In this paper, we propose and analyze an efficient preconditioning method for the elliptic problem based on the reconstructed discontinuous approximation method. We reconstruct a high-order piecewise polynomial space that arbitrary order can be achieved with one degree of freedom per element. This space can be directly used with the symmetric/nonsymmetric interior penalty discontinuous Galerkin method. Compared with the standard DG method, we can enjoy the advantage on the efficiency of the approximation. Besides, we establish an norm equivalence result between the reconstructed high-order space and the piecewise constant space. This property further allows us to construct an optimal preconditioner from the piecewise constant space. The upper bound of the condition number to the preconditioned symmetric/nonsymmetric system is shown to be independent of the mesh size.

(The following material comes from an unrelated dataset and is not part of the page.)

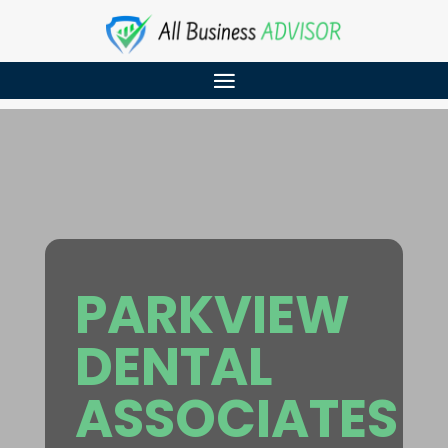
PARKVIEW
DENTAL
ASSOCIATES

Numerical experiments are provided to demonstrate the validity of the theory and the efficiency of the proposed method.

翻译：本文提出并分析了一种基于重构非连续逼近方法的椭圆问题高效预处理技术。我们重构了一个高阶分片多项式空间，该空间每个单元仅需一个自由度即可达到任意阶精度。该空间可直接与对称/非对称内部惩罚间断伽辽金方法配合使用。相较于标准DG方法，我们在逼近效率上具有显著优势。此外，我们建立了重构高阶空间与分片常数空间之间的范数等价关系，该性质进一步允许我们从分片常数空间构造最优预处理器。预处理后对称/非对称系统的条件数上界被证明与网格尺寸无关。数值实验验证了理论的有效性及所提方法的高效性。